In der Reha fällt mir das Gehen noch schwer. Deshalb konnte geschehen, dass ich beim Verlassen des Speiseraums etwas hörte, was unter normalen Bedingungen meine Aufmerksamkeit gefesselt hätte. So aber bekam ich nur Fetzen eines Berichts mit. Zwei ältere Frauen sitzen sich beim Abendessen diagonal gegenüber, getrennt durch eine Glasscheibe. In meinem Rücken sagt eine: „Als Kind wollte ich unbedingt „Flöten“ [Pfeifen] lernen. Ich bin zum Bauern gegangen und habe nur noch Flötekies [Quark] gegessen. (…) Wie die Geschichte weiterging, kann ich nicht sagen. Derweil ich zum Aufzug humpelte, spulte der Besserwisser in mir ab, dass der Erfolg mäßig gewesen sein musste.
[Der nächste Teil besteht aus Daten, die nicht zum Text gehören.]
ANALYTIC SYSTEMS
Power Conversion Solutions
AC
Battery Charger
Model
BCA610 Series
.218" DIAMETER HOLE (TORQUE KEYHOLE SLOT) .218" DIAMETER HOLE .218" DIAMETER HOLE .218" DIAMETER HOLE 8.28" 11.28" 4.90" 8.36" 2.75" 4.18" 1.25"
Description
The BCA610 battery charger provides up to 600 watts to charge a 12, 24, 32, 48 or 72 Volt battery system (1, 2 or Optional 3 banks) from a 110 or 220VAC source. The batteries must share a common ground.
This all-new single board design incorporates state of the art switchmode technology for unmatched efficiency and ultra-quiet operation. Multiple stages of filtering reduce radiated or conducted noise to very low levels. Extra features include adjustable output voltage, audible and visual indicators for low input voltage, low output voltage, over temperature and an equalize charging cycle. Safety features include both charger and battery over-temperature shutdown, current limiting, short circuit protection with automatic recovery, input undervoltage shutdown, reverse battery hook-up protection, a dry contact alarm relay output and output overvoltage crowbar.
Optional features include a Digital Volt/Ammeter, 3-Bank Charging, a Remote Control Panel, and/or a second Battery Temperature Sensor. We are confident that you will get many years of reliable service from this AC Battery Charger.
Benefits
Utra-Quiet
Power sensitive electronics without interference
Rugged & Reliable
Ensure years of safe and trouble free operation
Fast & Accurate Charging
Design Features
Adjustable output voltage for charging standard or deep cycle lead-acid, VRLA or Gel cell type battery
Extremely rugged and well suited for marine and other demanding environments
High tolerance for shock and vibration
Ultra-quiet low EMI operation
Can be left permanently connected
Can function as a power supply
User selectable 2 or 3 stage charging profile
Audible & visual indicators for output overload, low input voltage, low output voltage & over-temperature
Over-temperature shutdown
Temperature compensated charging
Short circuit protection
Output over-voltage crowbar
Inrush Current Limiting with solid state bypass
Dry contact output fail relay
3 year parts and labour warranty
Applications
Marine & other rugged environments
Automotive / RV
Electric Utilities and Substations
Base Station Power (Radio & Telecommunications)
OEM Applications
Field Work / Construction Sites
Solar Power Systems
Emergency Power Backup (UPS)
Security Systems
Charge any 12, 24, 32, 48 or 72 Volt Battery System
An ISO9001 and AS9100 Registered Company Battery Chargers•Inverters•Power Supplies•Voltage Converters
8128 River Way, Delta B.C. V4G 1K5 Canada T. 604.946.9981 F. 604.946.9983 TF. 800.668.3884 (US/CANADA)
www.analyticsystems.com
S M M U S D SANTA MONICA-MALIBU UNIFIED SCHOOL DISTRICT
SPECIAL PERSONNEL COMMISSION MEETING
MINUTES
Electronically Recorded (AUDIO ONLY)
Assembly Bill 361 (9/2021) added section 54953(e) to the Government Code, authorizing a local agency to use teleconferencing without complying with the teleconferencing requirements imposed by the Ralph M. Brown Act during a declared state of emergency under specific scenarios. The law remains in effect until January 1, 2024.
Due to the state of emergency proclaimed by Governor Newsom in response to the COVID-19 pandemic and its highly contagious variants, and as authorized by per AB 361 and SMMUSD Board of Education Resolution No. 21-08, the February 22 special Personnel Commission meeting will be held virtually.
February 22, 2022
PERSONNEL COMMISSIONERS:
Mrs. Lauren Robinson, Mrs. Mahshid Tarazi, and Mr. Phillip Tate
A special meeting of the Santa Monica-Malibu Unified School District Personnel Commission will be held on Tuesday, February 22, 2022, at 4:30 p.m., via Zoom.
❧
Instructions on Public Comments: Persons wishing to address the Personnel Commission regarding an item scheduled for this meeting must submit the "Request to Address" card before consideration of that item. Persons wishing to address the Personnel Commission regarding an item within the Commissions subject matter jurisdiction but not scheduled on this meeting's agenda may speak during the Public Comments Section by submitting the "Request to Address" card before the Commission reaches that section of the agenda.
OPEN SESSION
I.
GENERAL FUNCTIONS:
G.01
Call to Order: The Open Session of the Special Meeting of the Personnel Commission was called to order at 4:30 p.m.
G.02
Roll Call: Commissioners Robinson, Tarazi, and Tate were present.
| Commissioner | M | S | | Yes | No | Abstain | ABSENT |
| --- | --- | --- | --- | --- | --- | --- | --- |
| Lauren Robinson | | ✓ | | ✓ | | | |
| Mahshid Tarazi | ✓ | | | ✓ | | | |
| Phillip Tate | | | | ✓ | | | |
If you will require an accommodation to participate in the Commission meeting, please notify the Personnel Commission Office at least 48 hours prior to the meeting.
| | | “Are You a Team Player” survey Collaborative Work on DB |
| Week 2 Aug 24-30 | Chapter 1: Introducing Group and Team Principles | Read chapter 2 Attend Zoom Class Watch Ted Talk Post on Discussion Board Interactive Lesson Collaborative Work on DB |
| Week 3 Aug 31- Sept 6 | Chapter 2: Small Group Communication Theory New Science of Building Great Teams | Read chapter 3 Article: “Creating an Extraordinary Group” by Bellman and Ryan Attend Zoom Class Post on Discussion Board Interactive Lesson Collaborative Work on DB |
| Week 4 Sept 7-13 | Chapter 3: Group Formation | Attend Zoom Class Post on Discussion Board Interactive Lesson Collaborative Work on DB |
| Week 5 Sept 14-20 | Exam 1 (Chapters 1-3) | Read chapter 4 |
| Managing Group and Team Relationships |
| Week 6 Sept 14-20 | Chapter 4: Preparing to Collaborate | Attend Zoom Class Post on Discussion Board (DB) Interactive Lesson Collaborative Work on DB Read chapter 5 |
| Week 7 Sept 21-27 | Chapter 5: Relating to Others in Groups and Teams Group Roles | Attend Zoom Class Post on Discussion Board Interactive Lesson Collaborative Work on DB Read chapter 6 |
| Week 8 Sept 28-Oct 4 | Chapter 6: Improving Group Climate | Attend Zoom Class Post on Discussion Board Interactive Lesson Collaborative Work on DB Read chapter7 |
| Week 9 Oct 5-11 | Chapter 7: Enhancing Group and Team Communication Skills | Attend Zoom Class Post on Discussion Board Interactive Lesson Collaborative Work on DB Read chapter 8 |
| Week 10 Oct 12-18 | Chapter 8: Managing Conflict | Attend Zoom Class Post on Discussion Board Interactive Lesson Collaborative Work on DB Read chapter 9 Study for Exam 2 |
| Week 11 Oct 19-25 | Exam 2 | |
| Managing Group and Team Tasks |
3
Denn Flötekies = Flötekäse ist ein altes Wort für Quark. Der erste Bestandteil dieses Wortes, das ausgestorbene Verbum ›Flöten‹, bedeutete ursprünglich: den Quark durch Rühren wieder fließend (flott) machen. Da die Grundform „Flöten“ im Rheinland außer Gebrauch kam, wurde der Ausdruck Flötekies nicht mehr verstanden; seine ursprüngliche Bedeutung ging verloren. Deshalb setzte eine volksetymologische Umdeutung ein: Das nicht mehr verstandene Wort Flöten wurde mit Pfeifen gleichgesetzt. So kam es zur volkstümlichen Auffassung, durch den Verzehr von Quark würde man pfeifen lernen.
Als ich Kind war, hörte ich die Behauptung, aber da ich Quark nicht mochte, verzichtete ich auf Virtuosität im Pfeifen. Leider habe ich die Sprecherin nicht gesehen und kann sie nicht nachträglich nach ihren Erfahrungen befragen. Vielleicht wäre aus ihr beinah eine bekannte Kunstpfeiferin geworden wie damals Ilse Werner, wenn der Quark nicht versagt hätte.
Vielleicht hat er gar nicht versagt? Wenn sie dran glaubte, dass sie nun pfeifen könne, hat sie bestimmt mit viel weniger Hemmungen geübt.
Ich habe als Kind Blutwurst gegessen, wenn ich mir mal wieder das Knie aufgeschlagen hatte. Hat geholfen. Die Knie sind immer super wieder geheilt.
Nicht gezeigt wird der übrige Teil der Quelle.